Infelicity in print output with matrix indexing of `[.data.frame`

7 messages · David Winsemius, Bert Gunter, Jeff Newmiller +1 more

#
This puzzle started with an SO posting where the questioner showed output from a dataframe that had been indexed with a matrix. The output appeared to show that numeric values had been coerced to character. Once I got a reproducible example I discovered that the print output was the problem and that the actual values had not been coerced. I've created a much smaller test case and it appears from the testing below that a matrix indexed output from a dataframe with mixed numeric and character types will be printed as character even if none of the values indexed are character:
A B C  D
1 1 4 7 10
2 2 5 8 11
3 3 6 9 12
row col
[1,]   3   3
[2,]   2   4
[1] 20 20

That was as expected. Now repeat the process with a dataframe of mixed types.
A B  C  D
1 a 4  7 10
2 a 5  8 NA
3 a 6 NA 12
[1] "20" "20"

Quoted print output was not what I was expecting.
#
It's documented, David:
"Matrix indexing (x[i] with a logical or a 2-column integer matrix i)
using [ is not recommended. For extraction, x is first coerced to a
matrix..."

ergo characters for a mixed mode frame.

Cheers,
Bert


Bert Gunter

"The trouble with having an open mind is that people keep coming along
and sticking things into it."
-- Opus (aka Berkeley Breathed in his "Bloom County" comic strip )

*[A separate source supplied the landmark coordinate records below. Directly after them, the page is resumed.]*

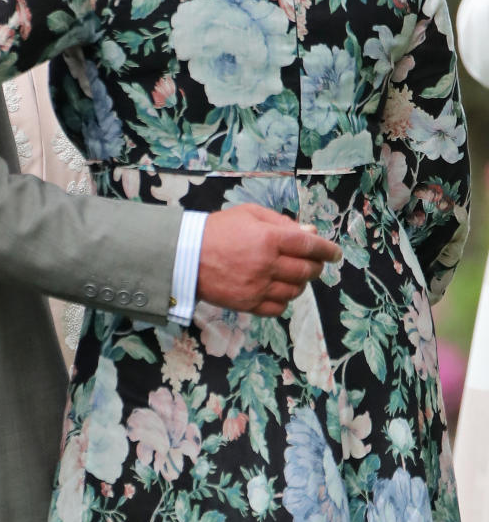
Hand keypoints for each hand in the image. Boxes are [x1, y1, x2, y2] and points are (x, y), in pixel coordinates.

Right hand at [197, 204, 341, 317]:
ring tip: (292, 275)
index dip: (327, 250)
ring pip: (296, 290)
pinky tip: (278, 290)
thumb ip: (282, 223)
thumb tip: (311, 233)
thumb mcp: (249, 214)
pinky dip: (284, 300)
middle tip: (313, 263)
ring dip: (301, 283)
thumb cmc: (218, 230)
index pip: (310, 245)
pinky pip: (279, 307)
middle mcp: (267, 264)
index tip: (335, 253)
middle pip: (307, 270)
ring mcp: (258, 286)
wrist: (186, 255)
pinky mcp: (248, 304)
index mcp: (269, 238)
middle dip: (316, 266)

On Sat, Dec 17, 2016 at 10:49 AM, David Winsemius
<dwinsemius at comcast.net> wrote:
#
Can we agree that it is most ironic that `[<-.data.frame` does not impose coercion on its `x` argument with a 2 column matrix as `i`, but that `[.data.frame` does? I had initially assumed that the coercion had occurred at the time of assignment which would have made more sense (to me, anyway).
#
No, cannot agree. The result of using an n by 2 matrix to index into a rectangular object is a vector. A vector can only have one storage mode for all elements. Some type coercion is necessary to accommodate this.
#
I have no argument with the premise that an atomic vector must be of a single mode.  But the exact same values were established with a numeric vector into those positions indexed by the 2-column matrix. Why does extraction need to coerce the entire dataframe to matrix when none of the extracted values are character? I suppose my request is that the very simple line in `[.data.frame`


    if (is.matrix(i)) 
            return(as.matrix(x)[i])

If it were replaced by code that would only extract from the values needed and then use a shifted version of the selection matrix, you could get values that were not coerced by being innocent bystanders of a dataframe colum that was not relevant.

as.matrix( x[ min( i[ , 1]):max( i[ , 1]), min( i[ ,2 ]):max(i[ , 2]) ])[
                   cbind( i[,1]-min( i[ , 1]) +1, i[,2]- min( i[ ,2 ]) +1) ]
#
Ah, "why"... perhaps because the speed reduction involved in successive indexing operations on data frames was considered unacceptable to the programmer? (Also the code would essentially have to check for type conversion of the result vector as every row of the index matrix was retrieved.) Perhaps for backward compatibility?

You could code your own version that behaved the way you like, but I think the usual expectation is that indexing should be faster than an R for loop, so hiding such behavior behind [.data.frame seems a bit deceptive to me. 

It seems much more straightforward to me to explicitly convert that portion of the data frame that you intend to do matrix indexing with into a matrix of known type for the purposes of this task, rather than expecting [.data.frame to figure out that you don't plan to retrieve values from the non-numeric columns of the data frame. (Sometimes the fact that things are hard is a hint that you should re-think your solution.)
#
More likely, to avoid having the type of the result depend on the value of the index. Also, sub-index consistency: does one really want D[M][1:2] to be of a different type than D[M[1:2,]].

-pd